Following this, if the table is written out to a file or database, this null value will be stored.

This method is generally unreliable, especially for floating point values, and does not allow users to easily distinguish between invalid and missing values.

Masking

NumPy supports masked arrays, where specific elements of an array can be properly masked by using a mask - a boolean array. There are several advantages to using this:

  • The mask is unrelated to the value in the cell - any cell can be masked, not just all cells with a specific value
  • It is possible to distinguish between invalid (e.g. NaN) and missing values
  • Values can easily be unmasked (although when writing to a file/database, the ‘old’ values are lost for masked elements).
  • NumPy provides masked versions of many functions, for example sum, mean, or median, which means that it is easy to correctly compute statistics on masked arrays, ignoring the masked values.
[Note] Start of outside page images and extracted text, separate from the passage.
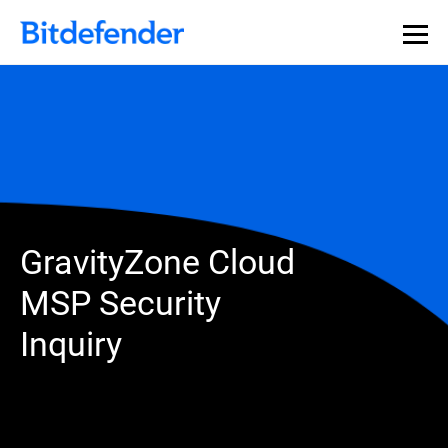
GravityZone Cloud
MSP Security
Inquiry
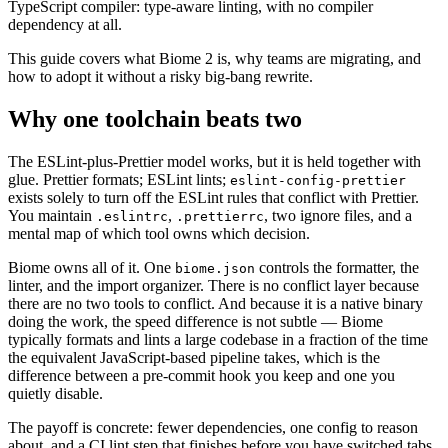
TypeScript compiler: type-aware linting, with no compiler
dependency at all.
This guide covers what Biome 2 is, why teams are migrating, and
how to adopt it without a risky big-bang rewrite.
Why one toolchain beats two
The ESLint-plus-Prettier model works, but it is held together with
glue. Prettier formats; ESLint lints;
eslint-config-prettier
exists solely to turn off the ESLint rules that conflict with Prettier.
You maintain
,
, two ignore files, and a
.eslintrc
.prettierrc
mental map of which tool owns which decision.
Biome owns all of it. One
controls the formatter, the
biome.json
linter, and the import organizer. There is no conflict layer because
there are no two tools to conflict. And because it is a native binary
doing the work, the speed difference is not subtle — Biome
typically formats and lints a large codebase in a fraction of the time
the equivalent JavaScript-based pipeline takes, which is the
difference between a pre-commit hook you keep and one you
quietly disable.
The payoff is concrete: fewer dependencies, one config to reason
about, and a CI lint step that finishes before you have switched tabs.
To specify the mask of a column, use the mask argument in add_column. To do the equivalent to the example in Null values, use:

>>> t.add_column('time', time, mask=time==-999.)

When writing out to certain file/database formats, a masked value has to be given a specific value - this is called a fill value. To set the fill value, simply use the fill argument when adding data to a column:

>>> t.add_column('time', time, mask=time==-999., fill=-999.)

In the above example, if the table is written out to an IPAC table, the value of -999. will be used for masked values.

Note

When implementing this in ATpy, we discovered a few bugs in the masked structured implementation of NumPy, which have now been fixed. Therefore, we recommend using the latest svn version of NumPy if you want to use masked arrays.